**EXERCISE AIM**
Using the data below, show every line where the word "Одіссей" occurs.

DATA PROVIDED Start Marker

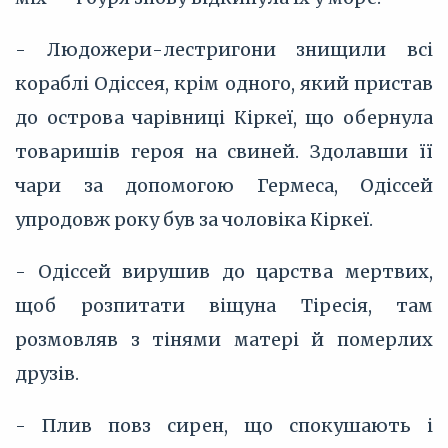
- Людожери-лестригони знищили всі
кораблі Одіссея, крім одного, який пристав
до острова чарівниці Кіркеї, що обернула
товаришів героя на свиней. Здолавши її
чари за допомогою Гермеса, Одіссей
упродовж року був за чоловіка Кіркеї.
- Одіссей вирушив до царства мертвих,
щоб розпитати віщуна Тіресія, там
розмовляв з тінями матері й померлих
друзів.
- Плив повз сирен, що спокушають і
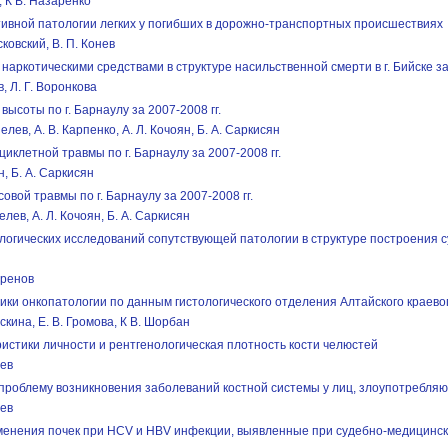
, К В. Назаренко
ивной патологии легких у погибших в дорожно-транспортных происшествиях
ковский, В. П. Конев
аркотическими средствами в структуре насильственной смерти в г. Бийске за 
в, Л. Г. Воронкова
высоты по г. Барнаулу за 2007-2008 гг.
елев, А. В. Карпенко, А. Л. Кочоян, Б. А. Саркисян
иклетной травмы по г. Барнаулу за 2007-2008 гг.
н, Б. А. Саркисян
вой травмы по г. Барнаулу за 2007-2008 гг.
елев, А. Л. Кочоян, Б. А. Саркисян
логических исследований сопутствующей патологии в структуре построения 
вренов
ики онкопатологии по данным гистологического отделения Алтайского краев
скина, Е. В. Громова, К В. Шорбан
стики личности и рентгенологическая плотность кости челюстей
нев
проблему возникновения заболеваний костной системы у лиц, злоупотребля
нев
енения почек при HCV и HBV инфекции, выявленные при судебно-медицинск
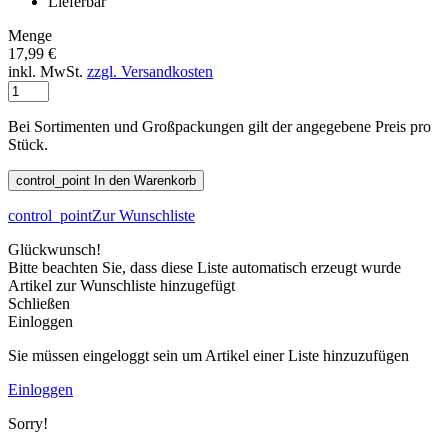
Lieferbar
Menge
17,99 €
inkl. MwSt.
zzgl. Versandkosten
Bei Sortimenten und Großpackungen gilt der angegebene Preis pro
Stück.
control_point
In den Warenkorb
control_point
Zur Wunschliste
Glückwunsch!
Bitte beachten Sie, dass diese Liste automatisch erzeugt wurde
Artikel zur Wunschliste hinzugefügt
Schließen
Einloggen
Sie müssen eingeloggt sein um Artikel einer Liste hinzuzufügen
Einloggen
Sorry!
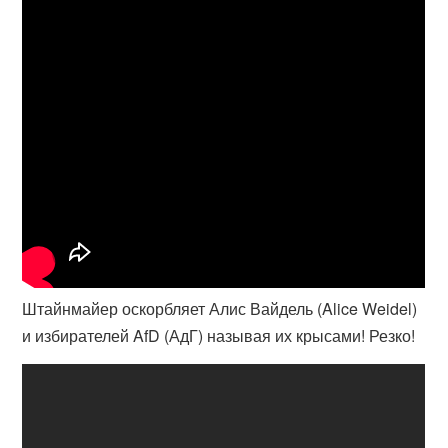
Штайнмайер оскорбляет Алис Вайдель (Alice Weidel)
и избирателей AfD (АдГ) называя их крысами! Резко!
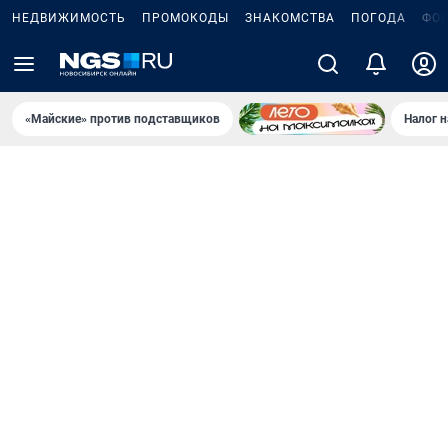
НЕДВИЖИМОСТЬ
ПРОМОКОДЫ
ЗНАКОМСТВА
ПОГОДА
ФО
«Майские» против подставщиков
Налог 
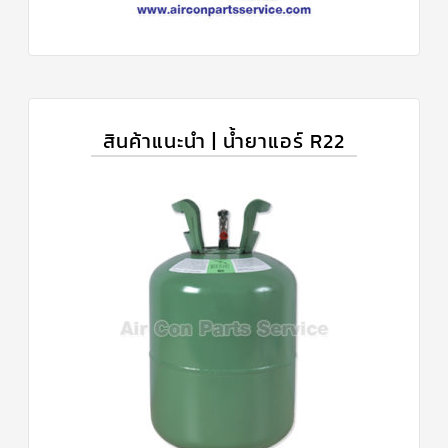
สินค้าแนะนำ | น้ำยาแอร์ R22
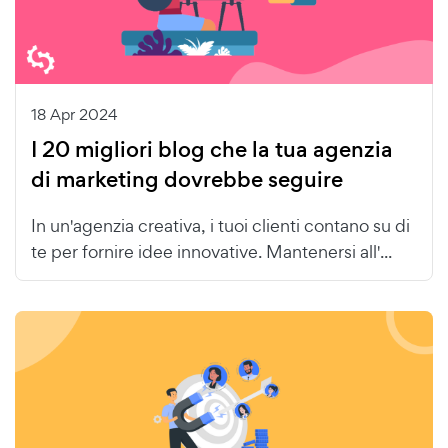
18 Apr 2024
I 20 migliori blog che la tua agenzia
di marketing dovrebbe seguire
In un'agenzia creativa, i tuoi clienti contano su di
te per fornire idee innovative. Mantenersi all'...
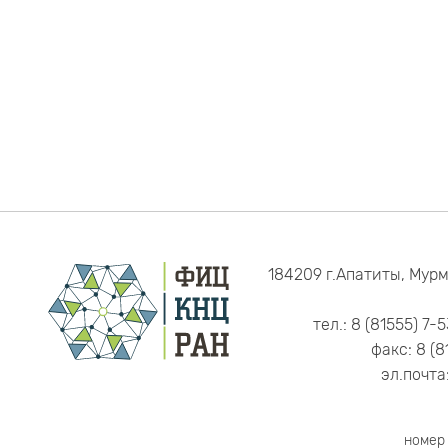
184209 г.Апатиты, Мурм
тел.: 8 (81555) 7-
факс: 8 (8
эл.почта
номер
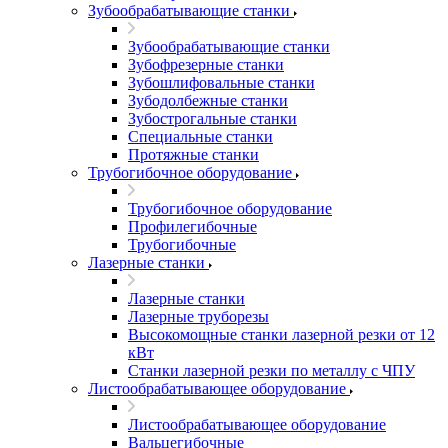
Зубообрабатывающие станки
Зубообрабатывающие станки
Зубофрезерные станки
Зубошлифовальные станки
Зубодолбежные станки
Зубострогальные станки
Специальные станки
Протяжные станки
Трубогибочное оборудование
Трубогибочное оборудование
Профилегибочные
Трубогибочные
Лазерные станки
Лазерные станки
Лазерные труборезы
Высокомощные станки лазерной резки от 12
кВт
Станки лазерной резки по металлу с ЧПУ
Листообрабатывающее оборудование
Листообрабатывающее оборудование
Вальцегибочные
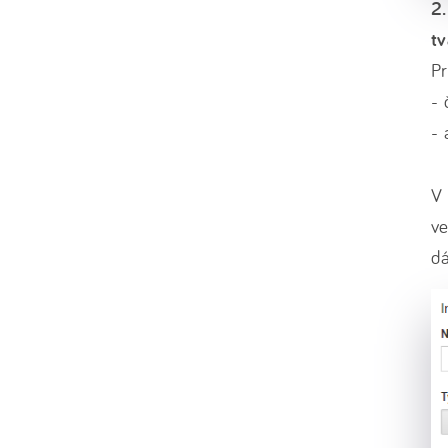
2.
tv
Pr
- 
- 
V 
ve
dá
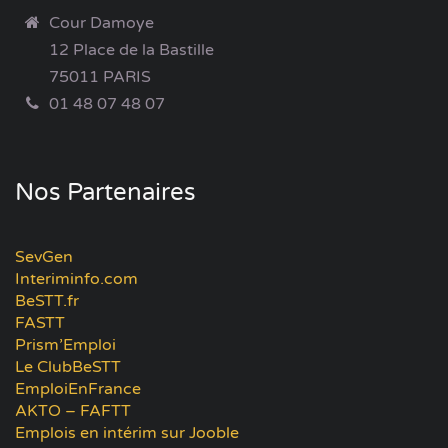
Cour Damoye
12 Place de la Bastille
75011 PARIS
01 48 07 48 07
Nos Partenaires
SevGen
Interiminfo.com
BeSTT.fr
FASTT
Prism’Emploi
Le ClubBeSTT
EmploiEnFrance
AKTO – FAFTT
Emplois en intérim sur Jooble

DATA PROVIDED End Marker

**ANSWER TO THIS PROBLEM**
чари за допомогою Гермеса, Одіссей
- Одіссей вирушив до царства мертвих,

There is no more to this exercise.